Task description —
In the stockholder meeting notice, to how many shares would the proposed amendment raise the authorized Common Stock?

Text section —
--------------------------------------------------

AMENDED PRELIMINARY INFORMATION STATEMENT
OP-TECH ENVIRONMENTAL SERVICES, INC.
(A DELAWARE CORPORATION)
NOTICE OF SPECIAL MEETING OF STOCKHOLDERS
December 8, 1997
To the Stockholders of
OP-TECH ENVIRONMENTAL SERVICES, INC.
A Special Meeting of Stockholders of OP-TECH Environmental Services,
Inc. (the "Corporation") will be held at the offices of the
Corporation, 6392 Deere Road, Syracuse, New York, on December 8,
1997 at 10:00 a.m., local time, to consider and vote on the
following matters described under the corresponding numbers in the
attached Information Statement:
(1) To approve an amendment to the Corporation's
Certificate of Incorporation increasing the
number of authorized shares of Common Stock from
7,500,000 to 20,000,000.
(2) To transact such other business as may properly
come before the meeting or any
adjournments thereof.
Stockholders of record at the close of business on November 5, 1997
are the only stockholders entitled to notice
of and to vote at the Special Stockholders Meeting. The list of
such stockholders will be available for inspection
by stockholders during the ten (10) days prior to the meeting in
accordance with Section 219 of the Delaware
General Corporation Law at the offices of the Corporation,
6392 Deere Road, Syracuse, New York 13206.
Stockholders may make arrangements for such inspection by contacting
the Secretary, Dennis Lerner, of OP-TECH
Environmental Services, Inc., 6392 Deere Road, Syracuse, New York
13206. The stock transfer books of the
Corporation will not be closed.
WE ARE NOT ASKING YOU FOR A PROXY AND YOU ARE REQUESTED NOT TO
SEND US A PROXY.

--------------------------------------------------

Extracted records —
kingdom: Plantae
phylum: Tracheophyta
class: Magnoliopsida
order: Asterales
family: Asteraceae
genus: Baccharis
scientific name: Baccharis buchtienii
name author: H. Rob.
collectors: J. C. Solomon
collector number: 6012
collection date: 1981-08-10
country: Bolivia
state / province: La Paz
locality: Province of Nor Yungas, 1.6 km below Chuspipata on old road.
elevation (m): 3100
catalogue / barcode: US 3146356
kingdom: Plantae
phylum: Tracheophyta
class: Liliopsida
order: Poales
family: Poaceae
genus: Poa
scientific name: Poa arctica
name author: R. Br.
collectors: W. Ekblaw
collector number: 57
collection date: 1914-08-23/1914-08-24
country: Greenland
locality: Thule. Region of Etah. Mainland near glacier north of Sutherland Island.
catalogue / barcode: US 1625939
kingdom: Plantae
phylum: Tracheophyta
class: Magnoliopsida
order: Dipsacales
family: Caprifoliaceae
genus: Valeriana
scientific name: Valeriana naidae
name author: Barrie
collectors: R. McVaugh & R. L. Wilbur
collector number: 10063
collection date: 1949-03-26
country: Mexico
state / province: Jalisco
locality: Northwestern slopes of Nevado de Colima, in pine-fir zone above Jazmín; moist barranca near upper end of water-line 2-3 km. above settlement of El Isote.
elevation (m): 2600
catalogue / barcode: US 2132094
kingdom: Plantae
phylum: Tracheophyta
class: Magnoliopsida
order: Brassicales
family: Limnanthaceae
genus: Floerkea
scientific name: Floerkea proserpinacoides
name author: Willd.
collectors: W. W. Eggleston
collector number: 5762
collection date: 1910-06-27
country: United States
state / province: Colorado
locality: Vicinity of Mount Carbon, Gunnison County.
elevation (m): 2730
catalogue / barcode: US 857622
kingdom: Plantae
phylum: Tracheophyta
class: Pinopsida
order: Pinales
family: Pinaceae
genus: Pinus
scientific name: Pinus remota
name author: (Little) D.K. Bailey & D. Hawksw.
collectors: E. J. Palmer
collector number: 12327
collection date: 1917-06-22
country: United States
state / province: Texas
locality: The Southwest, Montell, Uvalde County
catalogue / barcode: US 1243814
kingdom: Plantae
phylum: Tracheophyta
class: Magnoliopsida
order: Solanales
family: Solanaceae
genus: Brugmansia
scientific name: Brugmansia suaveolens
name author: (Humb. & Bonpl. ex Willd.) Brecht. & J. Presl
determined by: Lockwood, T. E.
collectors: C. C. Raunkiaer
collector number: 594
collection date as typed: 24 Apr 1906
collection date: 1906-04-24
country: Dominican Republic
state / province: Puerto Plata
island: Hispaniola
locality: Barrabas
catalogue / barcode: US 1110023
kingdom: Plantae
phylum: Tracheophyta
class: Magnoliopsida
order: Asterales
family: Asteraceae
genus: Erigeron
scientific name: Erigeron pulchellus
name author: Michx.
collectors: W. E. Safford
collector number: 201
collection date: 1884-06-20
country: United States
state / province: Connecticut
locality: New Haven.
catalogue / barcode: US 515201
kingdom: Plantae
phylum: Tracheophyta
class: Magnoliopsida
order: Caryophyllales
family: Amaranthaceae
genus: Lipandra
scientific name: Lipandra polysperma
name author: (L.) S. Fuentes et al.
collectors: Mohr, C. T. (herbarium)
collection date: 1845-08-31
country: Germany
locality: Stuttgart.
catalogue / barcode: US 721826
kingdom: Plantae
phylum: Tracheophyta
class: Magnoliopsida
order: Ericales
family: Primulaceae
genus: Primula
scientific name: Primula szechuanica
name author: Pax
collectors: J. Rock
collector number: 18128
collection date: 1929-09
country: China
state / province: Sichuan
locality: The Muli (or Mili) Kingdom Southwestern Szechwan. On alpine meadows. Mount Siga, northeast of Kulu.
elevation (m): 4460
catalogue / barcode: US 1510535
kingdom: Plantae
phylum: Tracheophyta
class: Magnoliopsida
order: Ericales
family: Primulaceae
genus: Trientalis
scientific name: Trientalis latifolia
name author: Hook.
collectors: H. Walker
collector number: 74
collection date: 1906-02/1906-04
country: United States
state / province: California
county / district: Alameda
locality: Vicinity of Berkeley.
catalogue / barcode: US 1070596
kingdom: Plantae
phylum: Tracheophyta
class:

--------------------------------------------------

Exercise solution —
20,000,000 shares